Pacific Riding School instructor Mark Kruger points out a motorcycle helmet labelled with percentage numbers indicating where impact occurs when riders are involved in collisions.
With summer finally here, motorcyclists are taking to the streets and highways — and getting into trouble.
The latest fatality was early Sunday morning when a 48-year-old Surrey man on 88th Avenue hit the right rear quarter-panel of a car that was turning left on 150th Street. While the accident is still being investigated, police believe speed was a factor in the accident because the bike slid for nearly a block after the collision.
That death followed another motorcycle fatality that occurred shortly before 6 p.m. Saturday in Vancouver on East Waterfront Road near Crab Park when a 44-year-old man lost control of his unlicensed bike, hit a curb and was ejected from his bike, colliding with a concrete barrier.
Vancouver police are looking for anyone that might have information about the incident.
Motorcycle instructor Dat Louie admits “it doesn’t look good.”
The part-owner of Pacific Riding School in Surrey charges students $775 for 10 hours of theory about riding, 10 hours riding in parking lots and 10 hours on the road.
The No. 1 thing he preaches is “control.”
“Stay in control — yourself and the machine,” said Louie. “Ride within your limits.”
He laments the fashionable trend away from full leathers and protective gear to the “cool” look of riding in a T-shirt like the professionals “stunting” or doing stunts on their bikes.
Then there’s the issue of speed, which is just a twist of the wrist away for any motorcyclist.
Just last week, five motorcyclists were nabbed for excessive speeding on the Sea to Sky Highway. Some of them were doing double the 80 kilometre per hour speed limit.
“If you want to go fast, there’s venues like the Westwood Motorcycle Roadracing Club [at Mission Raceway,]” said Louie.
“If you enjoy speed, take the bike on the track. On the street, switch modes and be in control.”
He calls going fast on the street “Russian roulette.”

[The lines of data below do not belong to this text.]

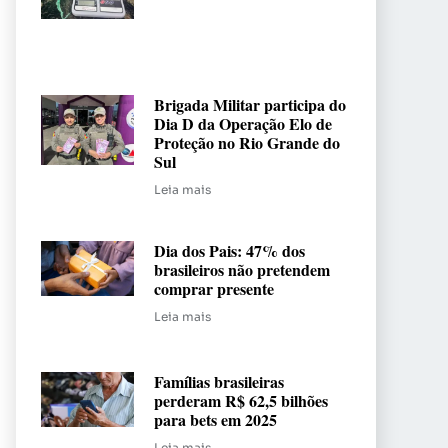
Brigada Militar participa do
Dia D da Operação Elo de
Proteção no Rio Grande do
Sul
Leia mais
Dia dos Pais: 47% dos
brasileiros não pretendem
comprar presente
Leia mais
Famílias brasileiras
perderam R$ 62,5 bilhões
para bets em 2025
Leia mais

“It’s just a matter of time,” said Louie. “Your number will be called. They actually think they’re good. No, you don’t get good at Russian roulette. You just got lucky.”
Statistics back up Louie.
According to the Insurance Corp. of B.C., there were about 98,000 motorcycles insured in 2011 or only 3.46 per cent of the 2.8 million policies in the province.
But a June report from the B.C. Coroner’s Service shows that motorcycles and mopeds accounted for 37 of the 300 motor vehicle deaths in 2011 or 12.3 per cent.
Going back to 2002, the average annual number of deaths in vehicles is 415.6, with bikes and mopeds accounting for an average of 40.7 or 9.79 per cent.
After Sunday’s accident there have now been two bike deaths in the Lower Mainland in 2012 in areas policed by the RCMP and seven overall in B.C.
The one biker death in Vancouver is in line with what’s happened there in past years.